### [PASSAGE GIVEN]
####

Riding on the crest of a wave that catapulted the BJP to an
unprecedented win in the May Lok Sabha election, the party swept to power in
Haryana and came tantalisingly close to forming a government on its own in
Maharashtra — two states that had been ruled by the Congress (along with its
allies) for 10 and 15 years, respectively.
Although the BJP’s gamble of going it alone paid off (it won
an absolute majority in Haryana and emerged as the single largest party in
Maharashtra), it was not enough to push it over the finish line in Maharashtra.
By some BJP leaders’ own admission, the tally could have been higher if the
BJP-Shiv Sena Mahayuti (or grand
coalition) had not broken.
The fact that the Modi juggernaut stopped short of a simple
majority of 145 MLAs in the 288-member Legislative Assembly means that the BJP
could be forced to cohabit with its estranged ally, the Shiv Sena. Unless, of
course, as is being advocated by a section of the BJP’s unit in Maharashtra,
the party deems it politically expedient to form a minority government a la
Narasimha Rao in 1991 in the belief (hope?) that neither the Shiv Sena nor the
NCP would precipitate a crisis at the time of the government seeking a
confidence vote.
The NCP’s unilateral decision to offer unconditional,
outside support to a BJP government in Maharashtra could come in handy — a
scenario that the BJP would have factored in when its 25-year-old alliance with
the Shiv Sena was called off on 25 September and, as if on cue, the
NCP-Congress split within hours the same day.
The option of forming a minority government is being seen
either as a BJP ploy to forestall hard bargaining by Shiv Sena or to avoid the
albatross of coalition compulsions, a phrase that Manmohan Singh in New Delhi
and Prithviraj Chavan in Mumbai conveniently cited to explain away their
inability to call the shots, but which is an anathema to some in the BJP.

####

### [RECORD EXCERPTS]
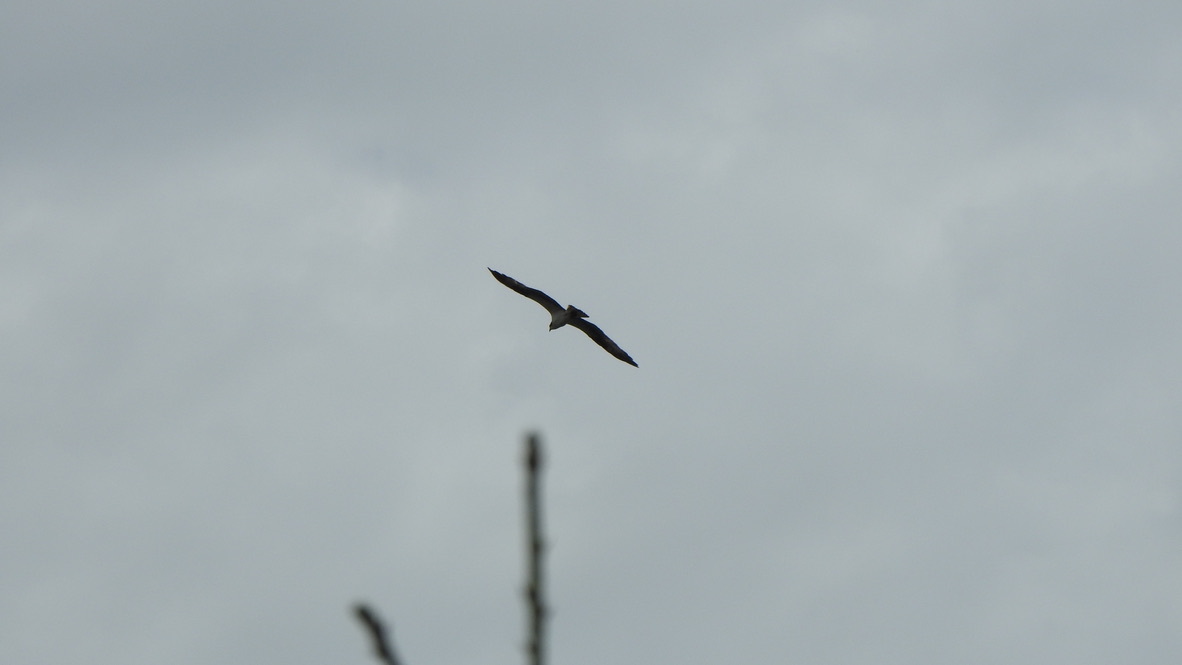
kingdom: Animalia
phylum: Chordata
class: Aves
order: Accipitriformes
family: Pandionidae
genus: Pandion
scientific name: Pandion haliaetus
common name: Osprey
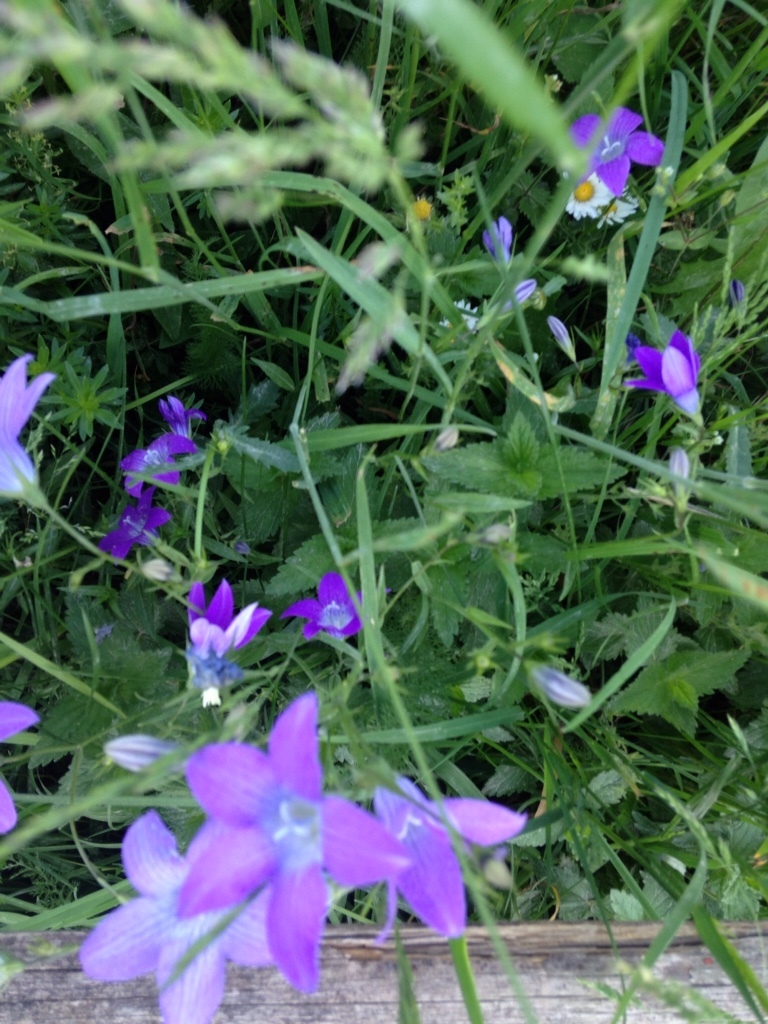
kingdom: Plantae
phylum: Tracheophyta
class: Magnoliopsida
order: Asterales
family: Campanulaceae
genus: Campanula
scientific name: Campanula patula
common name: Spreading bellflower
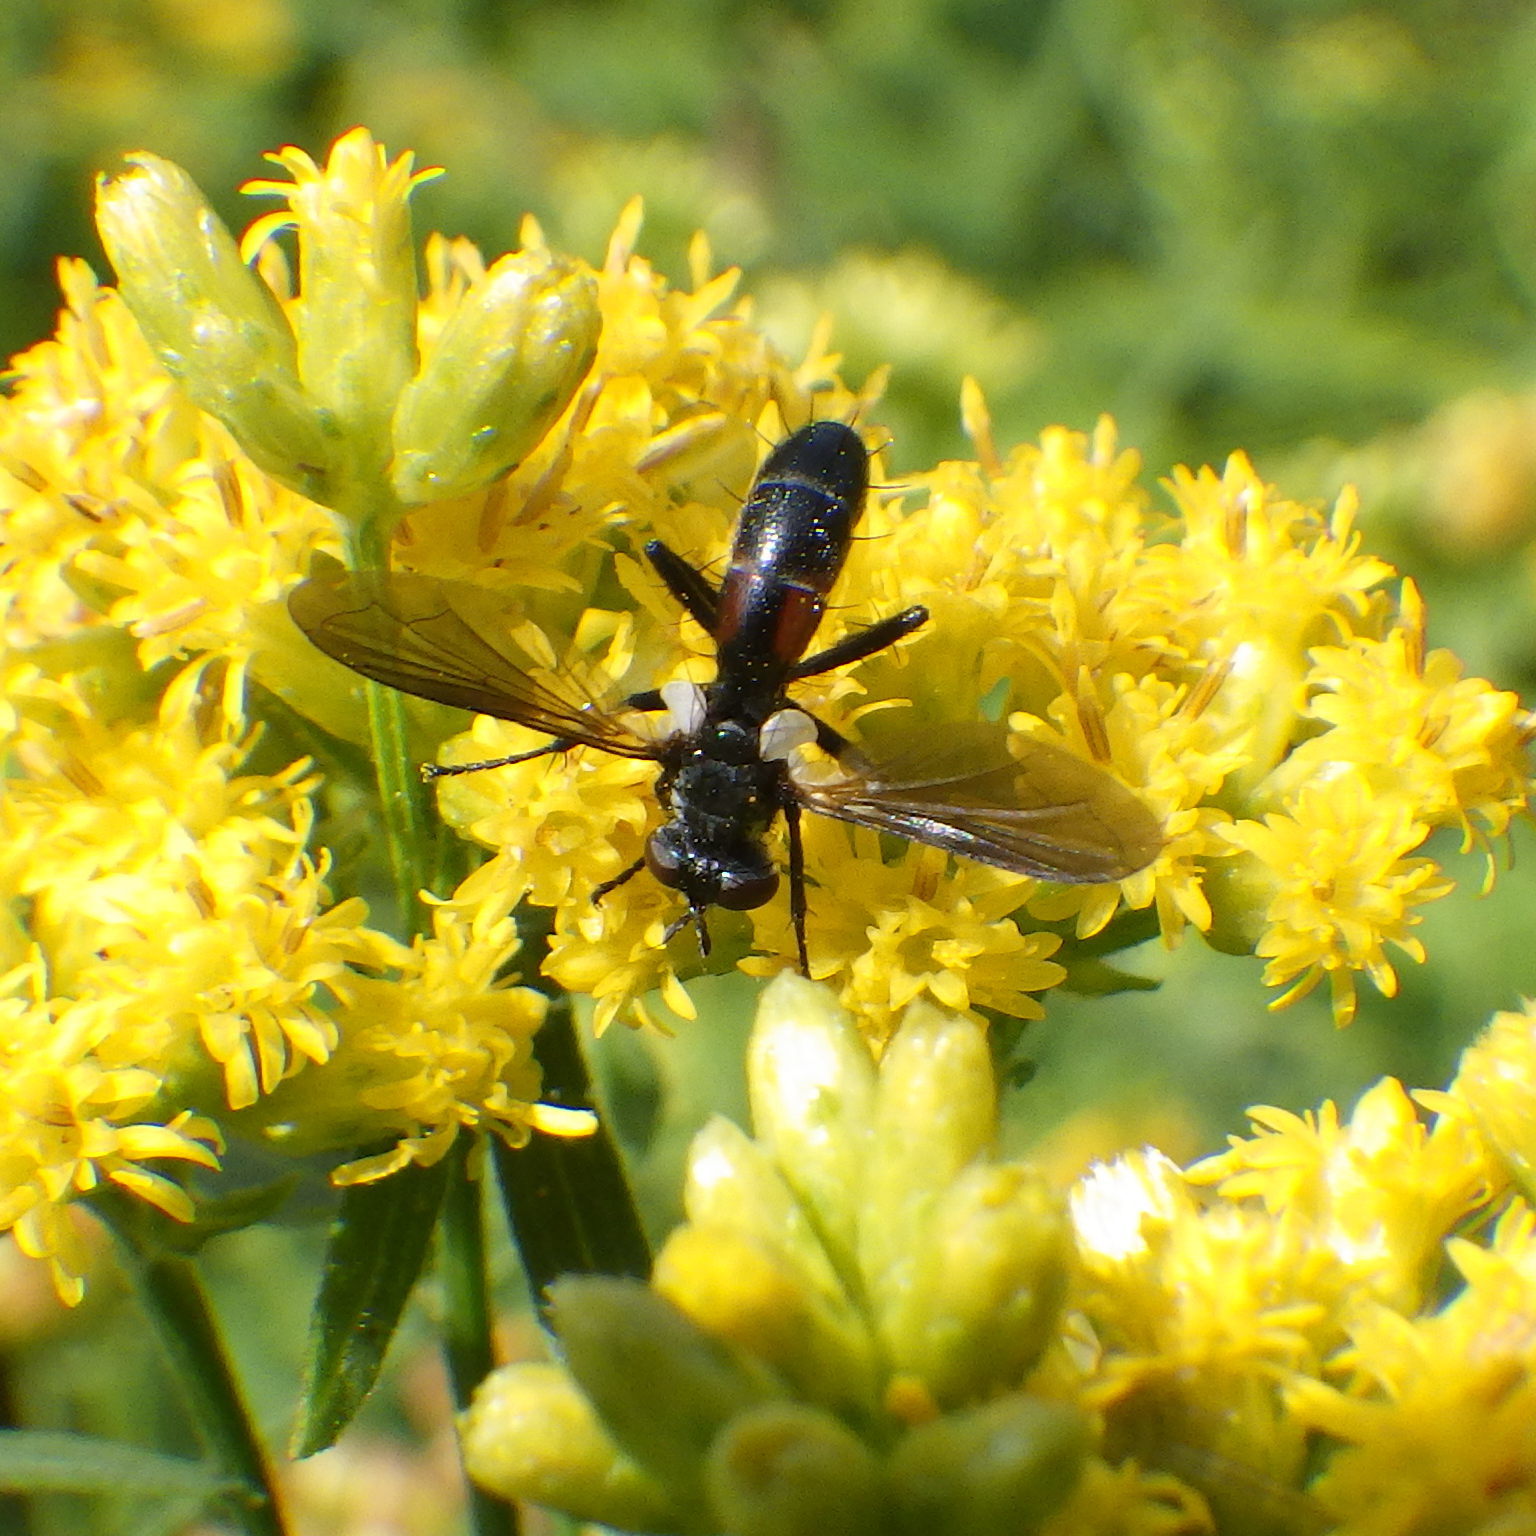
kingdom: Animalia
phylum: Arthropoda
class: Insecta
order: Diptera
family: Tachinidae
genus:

####

### [PROBLEM SET]
a - In the passage on the Haryana and Maharashtra elections, condense the paragraph beginning "Although the BJP’s gamble" into a shorter version that keeps its main facts.
b - Reproduce the passage on the Haryana and Maharashtra elections between "Although the BJP’s" and "had not broken.", inclusive.

### [RESULTS FOR EACH TASK]
a - Contesting alone worked for the BJP: it won an absolute majority in Haryana and became the single largest party in Maharashtra. In Maharashtra, though, it still fell short of a majority. Some BJP leaders admit the tally could have been higher had the BJP-Shiv Sena Mahayuti (grand coalition) not broken.

b -
Although the BJP’s gamble of going it alone paid off (it won
an absolute majority in Haryana and emerged as the single largest party in
Maharashtra), it was not enough to push it over the finish line in Maharashtra.
By some BJP leaders’ own admission, the tally could have been higher if the
BJP-Shiv Sena Mahayuti (or grand
coalition) had not broken.